Connie Laney, testifiying for the second day in Marvin Pancoast's murder trial, was asked by defense attorney Arthur Barens if Pancoast had ever hit or threatened her daughter.
'Marvin and Vicki were very good friends,' Mrs. Laney testified.
'However, the day previous to this (the killing) I saw the other side of him. He was a different person. He was so sick and tired of her.'
Pancoast, who shared a condominium with Miss Morgan, is charged with bludgeoning her to death on July 7, 1983.
On Monday, Mrs. Laney described how Pancoast intimated the night before the killing he was tired of living with Miss Morgan.
Miss Morgan gained notoriety in 1982 when she filed a multimillion dollar palimony suit against Bloomingdale, who died of cancer in August 1982. A judge later dismissed most of the suit, describing Miss Morgan as a well-paid prostitute..

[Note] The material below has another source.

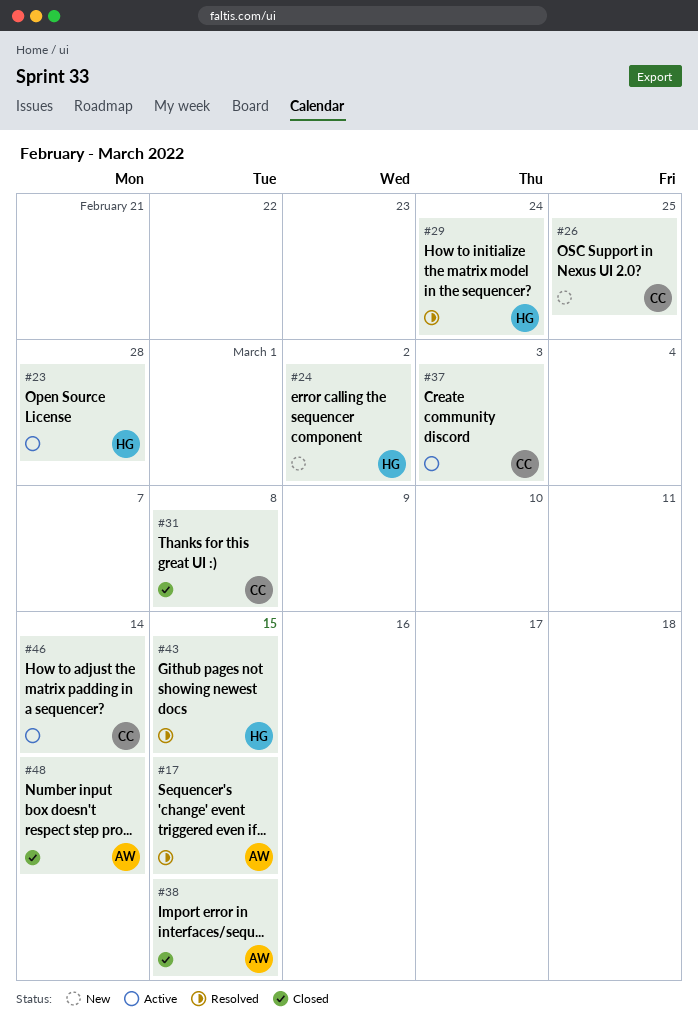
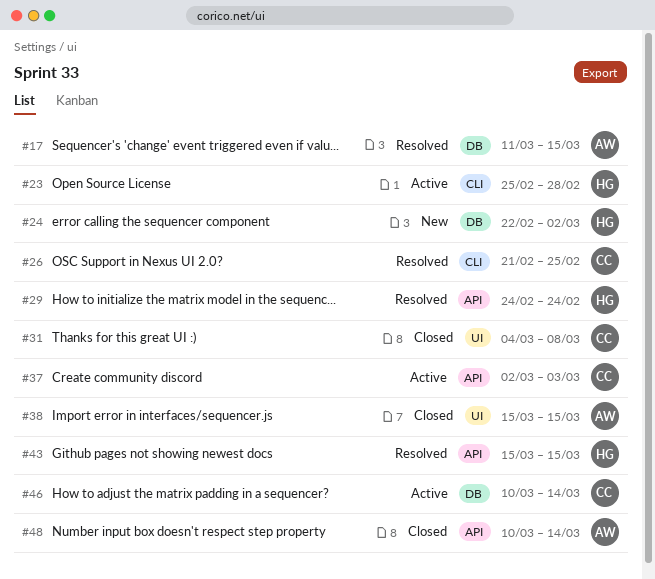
#26, status: New -> Resolved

'He sounded very aggravated, very annoyed,' Mrs. Laney testified. 'I'd never seen him like that before. And he was crying.
'I said, 'Marvin, 'Why don't you go home?'
'And he said, 'No. I'm not going home. I'm taking care of this tonight, once and for all.''
Mrs. Laney said she and Pancoast picked up Miss Morgan's teenage son, Todd, in West Hollywood later that day, and said Todd's baseball bat was lying on the back shelf of Pancoast's car.

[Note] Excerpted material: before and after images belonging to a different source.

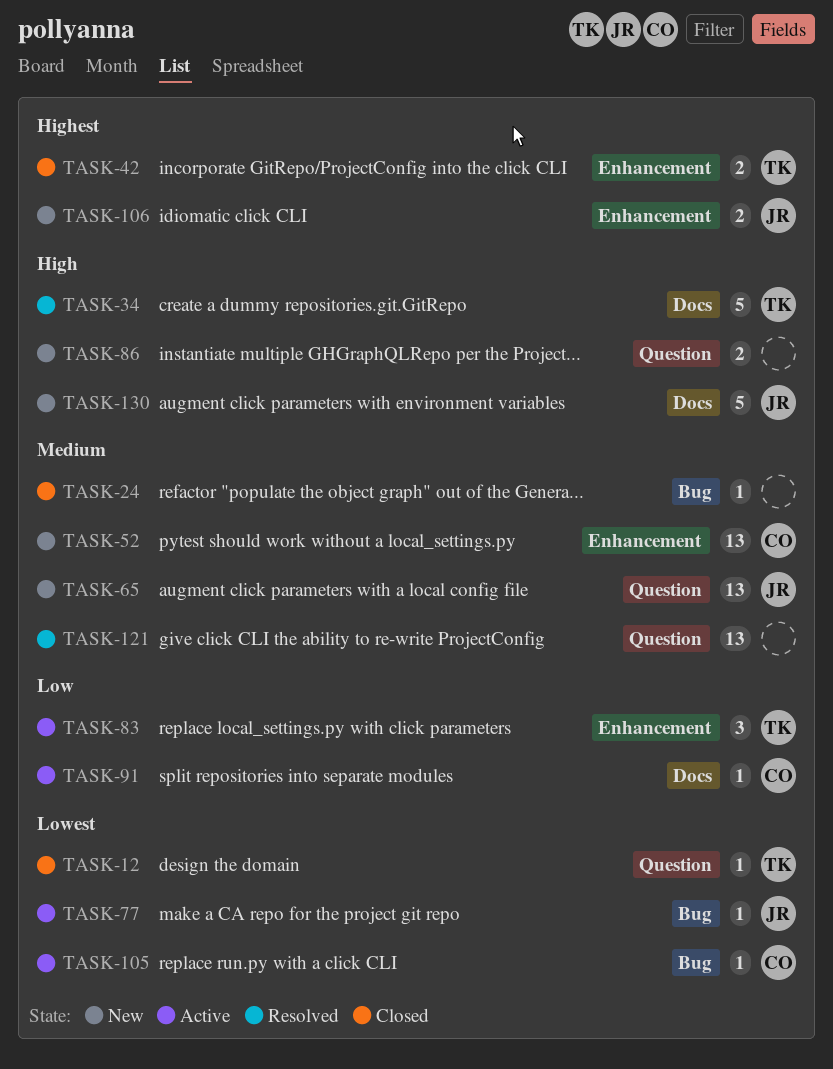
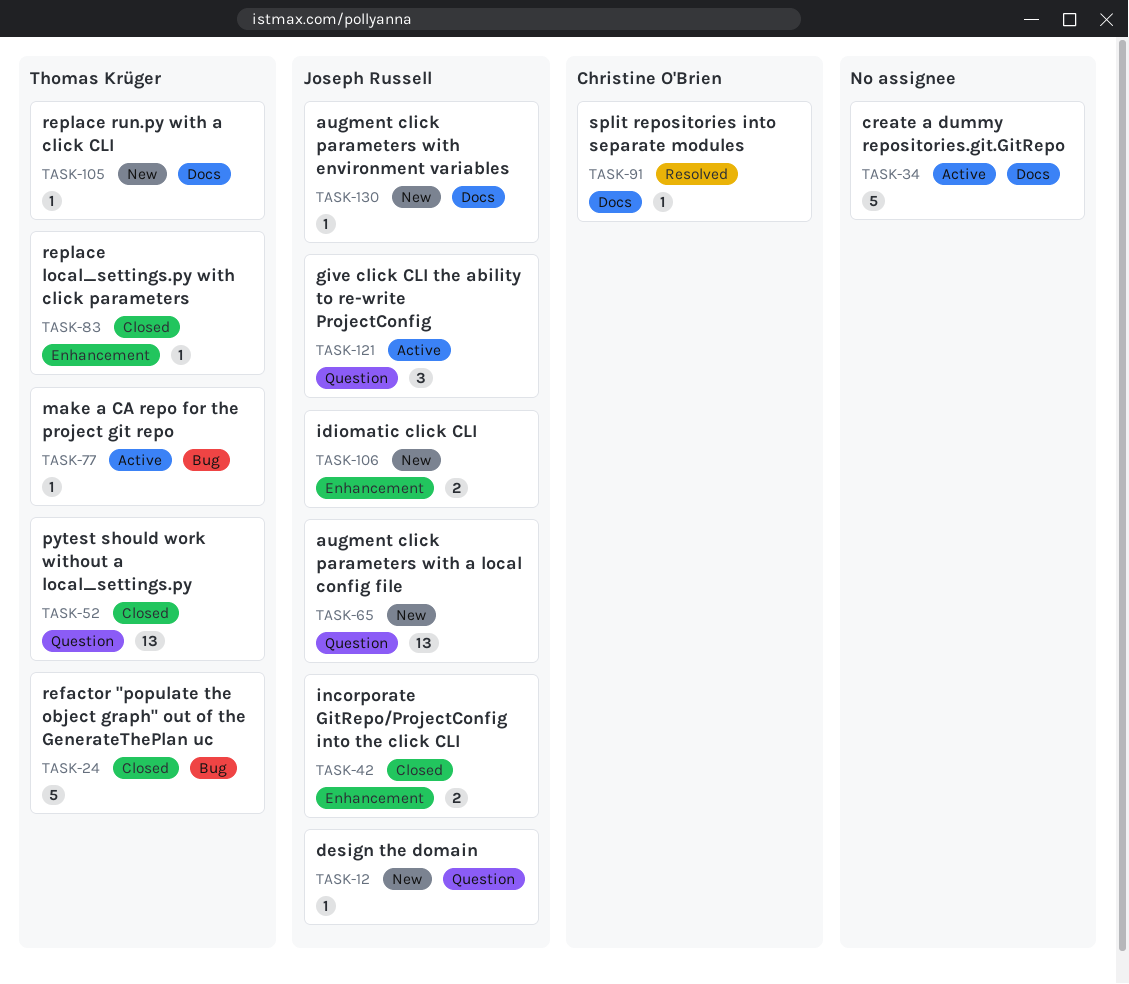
TASK-12, status: Closed -> New
TASK-12, owner: Thomas Krüger -> Joseph Russell
TASK-24, owner: none -> Thomas Krüger
TASK-24, estimate: 1 -> 5
TASK-34, status: Resolved -> Active
TASK-34, owner: Thomas Krüger -> none
TASK-42, owner: Thomas Krüger -> Joseph Russell
TASK-52, status: New -> Closed
TASK-52, owner: Christine O'Brien -> Thomas Krüger
TASK-52, label: Enhancement -> Question
TASK-77, owner: Joseph Russell -> Thomas Krüger
TASK-83, status: Active -> Closed
TASK-83, estimate: 3 -> 1
TASK-86: present -> none
TASK-91, status: Active -> Resolved
TASK-105, status: Active -> New
TASK-105, owner: Christine O'Brien -> Thomas Krüger
TASK-105, label: Bug -> Docs
TASK-121, status: Resolved -> Active
TASK-121, owner: none -> Joseph Russell
TASK-121, estimate: 13 -> 3
TASK-130, estimate: 5 -> 1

That evening, Mrs. Laney said, she heard Pancoast ask her daughter to go to his grandmother's home to get some money.
She said Miss Morgan said she'd rather go the next day and Pancoast told her, 'You'll never be up to go in the morning.'
Mrs. Laney also said Pancoastshowed her a suicide note Miss Morgan had written.
'I said, 'What's the big deal Marvin?'' she testified. 'And he said, 'You can tell she doesn't want to live.''
Barens told reporters outside court Monday that a central issue in his case will be so-called sex tapes that purportedly show Miss Morgan at orgies with top government officials. Barens said he can prove the existence of the tapes but refused to say if he could or would produce them.
'I have witnesses that will talk about the tapes and then the only issue is, are those witnesses credible?' he said.
In opening statements Monday, prosecutor Stanley Weisberg said Pancoast, 34, described in detail in several police confessions how he killed Miss Morgan several hours after his conversations with her mother.
Pancoast, a former talent agency clerk with a history of psychiatric problems, has pleaded innocent and innocent by reason of insanity to the first-degree murder charges.